Konvensi Basel adalah suatu perjanjian yang mengontrol pergerakan sampah dan limbah berbahaya beracun dari satu negara ke negara lain.
Amandemen yang disetujui di Perserikatan Bangsa Bangsa ini mensyaratkan produsen Sampah Plastik Besar harus mendapatkan persetujuan negara penerima sebelum mengekspor sampah beracun mereka ke negara-negara di dunia bagian selatan.
Founder Lembaga ECOTON (Ecological Observation and Wetlands Conservation) Prigi Arisandi mengatakan melalui siaran pers pada Senin mengatakan untuk Indonesia, amandemen Konvensi ini akan dapat mengurangi pencemaran di lautan dan di lapangan.
Pihaknya juga akan mendukung amandemen konvensi ini dengan melanjutkan pemantauan perdagangan sampah plastik dan mendorong pemerintah untuk mengelola dan mengontrol sampah plastik yang diimpor dengan baik.
"Kami mengimbau negara-negara pengekspor sampah plastik untuk menaati kewajiban mereka untuk mengelola sampah di negeri sendiri dan tidak membuangnya di negara-negara belahan Selatan dan pemerintah Indonesia untuk memperketat pengaturan dan Bea Cukai memperkuat kontrol masuknya sampah plastik," kata Prigi.
Pandangan positif lain disampaikan oleh Co-founder, BaliFokus/Nexus3 Foundation Indonesia Yuyun Ismawati. Menurut Yuyun amandemen ini dapat mengubah permainan perdagangan plastik dan memaksa semua negara untuk menetapkan standar yang lebih tinggi untuk mengelola sampah plastik dengan baik.
"Plastik yang mengandung bahan berbahaya beracun yang dibuang oleh masyarakat kaya di negara lain tidak akan mencemari dan membebani masyarakat miskin di negara lain," ucap dia.
== == ==
● TUJUAN LATIHAN
Menurut teks tentang Konvensi Basel, apa yang harus dilakukan produsen sampah plastik besar berdasarkan amandemen konvensi tersebut? Item yang ada di sini berasal dari sumber lain.
== == ==
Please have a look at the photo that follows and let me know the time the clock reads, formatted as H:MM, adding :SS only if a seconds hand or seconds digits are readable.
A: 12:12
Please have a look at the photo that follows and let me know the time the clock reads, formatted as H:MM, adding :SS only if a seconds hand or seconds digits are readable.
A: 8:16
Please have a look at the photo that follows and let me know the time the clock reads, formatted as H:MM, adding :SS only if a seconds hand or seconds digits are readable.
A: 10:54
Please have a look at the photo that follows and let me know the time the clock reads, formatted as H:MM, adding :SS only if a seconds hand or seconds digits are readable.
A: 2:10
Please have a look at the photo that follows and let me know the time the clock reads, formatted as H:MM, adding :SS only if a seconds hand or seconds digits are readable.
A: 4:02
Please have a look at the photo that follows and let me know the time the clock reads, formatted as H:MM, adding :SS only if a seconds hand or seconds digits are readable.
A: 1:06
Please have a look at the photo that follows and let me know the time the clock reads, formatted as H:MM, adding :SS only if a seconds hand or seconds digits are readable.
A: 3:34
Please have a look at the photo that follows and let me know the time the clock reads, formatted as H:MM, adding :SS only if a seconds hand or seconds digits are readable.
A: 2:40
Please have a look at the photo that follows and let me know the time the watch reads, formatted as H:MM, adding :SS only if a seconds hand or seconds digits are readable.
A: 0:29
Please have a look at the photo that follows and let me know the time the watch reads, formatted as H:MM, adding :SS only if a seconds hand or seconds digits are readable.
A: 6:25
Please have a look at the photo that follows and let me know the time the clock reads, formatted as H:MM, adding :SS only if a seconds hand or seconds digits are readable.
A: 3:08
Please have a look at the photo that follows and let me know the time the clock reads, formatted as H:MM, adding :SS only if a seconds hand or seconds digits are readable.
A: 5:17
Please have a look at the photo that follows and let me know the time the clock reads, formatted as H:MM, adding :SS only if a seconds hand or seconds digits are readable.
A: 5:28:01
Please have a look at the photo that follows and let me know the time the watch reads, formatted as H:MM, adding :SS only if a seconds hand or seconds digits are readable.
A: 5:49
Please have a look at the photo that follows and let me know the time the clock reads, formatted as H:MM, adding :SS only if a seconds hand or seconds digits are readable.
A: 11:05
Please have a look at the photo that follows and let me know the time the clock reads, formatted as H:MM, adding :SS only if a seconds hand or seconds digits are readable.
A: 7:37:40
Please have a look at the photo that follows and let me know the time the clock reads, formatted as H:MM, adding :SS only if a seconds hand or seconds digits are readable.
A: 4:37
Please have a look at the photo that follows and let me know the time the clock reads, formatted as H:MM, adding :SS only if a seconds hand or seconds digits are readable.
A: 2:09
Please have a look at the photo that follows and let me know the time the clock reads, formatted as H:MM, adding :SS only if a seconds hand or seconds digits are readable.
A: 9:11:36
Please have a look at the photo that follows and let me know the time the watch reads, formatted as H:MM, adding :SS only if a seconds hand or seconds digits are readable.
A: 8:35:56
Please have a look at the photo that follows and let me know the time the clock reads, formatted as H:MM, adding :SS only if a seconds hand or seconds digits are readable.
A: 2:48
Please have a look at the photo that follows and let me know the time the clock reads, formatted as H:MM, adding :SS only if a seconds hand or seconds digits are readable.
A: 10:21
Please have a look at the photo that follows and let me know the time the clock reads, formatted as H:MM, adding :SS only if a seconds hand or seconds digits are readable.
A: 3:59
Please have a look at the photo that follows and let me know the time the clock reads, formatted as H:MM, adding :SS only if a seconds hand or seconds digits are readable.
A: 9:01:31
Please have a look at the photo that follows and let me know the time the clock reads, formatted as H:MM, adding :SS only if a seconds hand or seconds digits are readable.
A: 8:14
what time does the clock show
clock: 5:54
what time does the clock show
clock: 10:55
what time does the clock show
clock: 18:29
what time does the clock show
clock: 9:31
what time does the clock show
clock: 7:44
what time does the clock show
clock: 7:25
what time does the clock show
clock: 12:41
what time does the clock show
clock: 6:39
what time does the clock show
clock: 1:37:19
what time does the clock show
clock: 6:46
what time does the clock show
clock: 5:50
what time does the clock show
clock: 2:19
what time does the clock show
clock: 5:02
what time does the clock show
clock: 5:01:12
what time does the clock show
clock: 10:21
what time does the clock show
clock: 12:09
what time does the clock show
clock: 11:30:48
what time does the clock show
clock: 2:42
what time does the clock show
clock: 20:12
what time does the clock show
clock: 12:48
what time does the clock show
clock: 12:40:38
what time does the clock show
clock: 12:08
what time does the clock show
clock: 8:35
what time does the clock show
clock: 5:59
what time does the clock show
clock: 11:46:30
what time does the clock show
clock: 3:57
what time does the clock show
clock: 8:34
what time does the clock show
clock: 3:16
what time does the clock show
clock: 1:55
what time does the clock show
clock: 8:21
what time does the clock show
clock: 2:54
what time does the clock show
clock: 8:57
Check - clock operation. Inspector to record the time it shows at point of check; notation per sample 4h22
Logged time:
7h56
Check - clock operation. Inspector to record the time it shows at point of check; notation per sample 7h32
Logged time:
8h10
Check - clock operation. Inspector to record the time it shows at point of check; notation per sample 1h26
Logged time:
== == ==
● HASIL PENGERJAAN
Mereka harus mendapatkan persetujuan negara penerima sebelum mengekspor sampah beracun mereka ke negara-negara di dunia bagian selatan.